Antibiotic-resistant bacteria already cause the deaths of around 23,000 people every year, and that number is expected to rise dramatically. For several reasons, antibiotics that were once useful against many bacterial infections are no longer effective, and developing new drugs is critically important to public health. Scientists may have opened up a new avenue to fighting pathogens like E. coli or Salmonella, which are both classified as gram-negative bacteria. Such microbes have an outer shell, making then tough to perforate and kill, and they can also get rid of damaging chemicals by pumping them out. Reporting in Cell Systems, researchers at Jefferson have now found a way to combat both of those defense strategies.

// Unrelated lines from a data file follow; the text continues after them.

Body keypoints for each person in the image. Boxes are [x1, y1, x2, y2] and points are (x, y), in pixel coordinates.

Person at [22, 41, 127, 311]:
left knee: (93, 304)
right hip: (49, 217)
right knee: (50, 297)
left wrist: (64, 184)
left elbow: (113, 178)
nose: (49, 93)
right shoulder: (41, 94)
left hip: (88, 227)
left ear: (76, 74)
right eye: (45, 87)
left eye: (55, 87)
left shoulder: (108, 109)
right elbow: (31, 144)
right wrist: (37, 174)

“We showed that interfering with a transfer RNA (tRNA) molecule, in a way that is unique to bacteria, cripples the bacterial cell’s ability to make membrane proteins required for the drug barrier and efflux activity,” said the senior author of the work, Ya-Ming Hou, Ph.D., a Professor of Biochemistry at the Sidney Kimmel Medical College at Jefferson (Philadelphia University + Thomas Jefferson University).
There are several types of RNA molecules (as discussed in the video below); tRNA helps the cell build proteins from amino acids. In bacterial cells, a chemical tag called a methyl group sometimes adorns tRNA, which doesn’t happen to human tRNA. Hou’s team exploited that difference to create a drug. The researchers found that when methyl groups are lost from a particular spot on several bacterial tRNAs, the machinery in the bacterial cell was more likely to make mistakes when it created new proteins for the cell membrane.
Hou hypothesized that a methylation defect on bacterial tRNA might disrupt the pumps that remove toxins from the bacterial cell as well as other critical proteins that sit in the membrane. The team genetically-engineered bacteria that could not methylate their tRNA properly. The scientists found that in these engineered microbes, the membranes were more permeable and not as cohesive as they normally would be, they couldn’t pump out toxins as efficiently, and they were more susceptible to antibiotics. Importantly, their ability to develop drug resistance was reduced.
“Speed of killing is important in antibiotics,” said Hou. “The longer it takes for bacteria to die from antibiotics, the more likely they are to develop resistance.”
Some pharmaceutical companies have created drugs that can stop an enzyme from methylating tRNAs, but there are challenges. These drugs can’t penetrate the bacterial membrane - a common problem seen in antibiotic development.
“First, we need to formulate the inhibitors in such a way as to be able to enter the cell more effectively,” noted Hou. “Then, combining these inhibitors with traditional antibiotics to kill bacteria faster and reduce the likelihood of antibiotic resistance.”
While there aren’t any current drugs that can impact this process, Hou’s lab is at work on drugs that can disrupt it.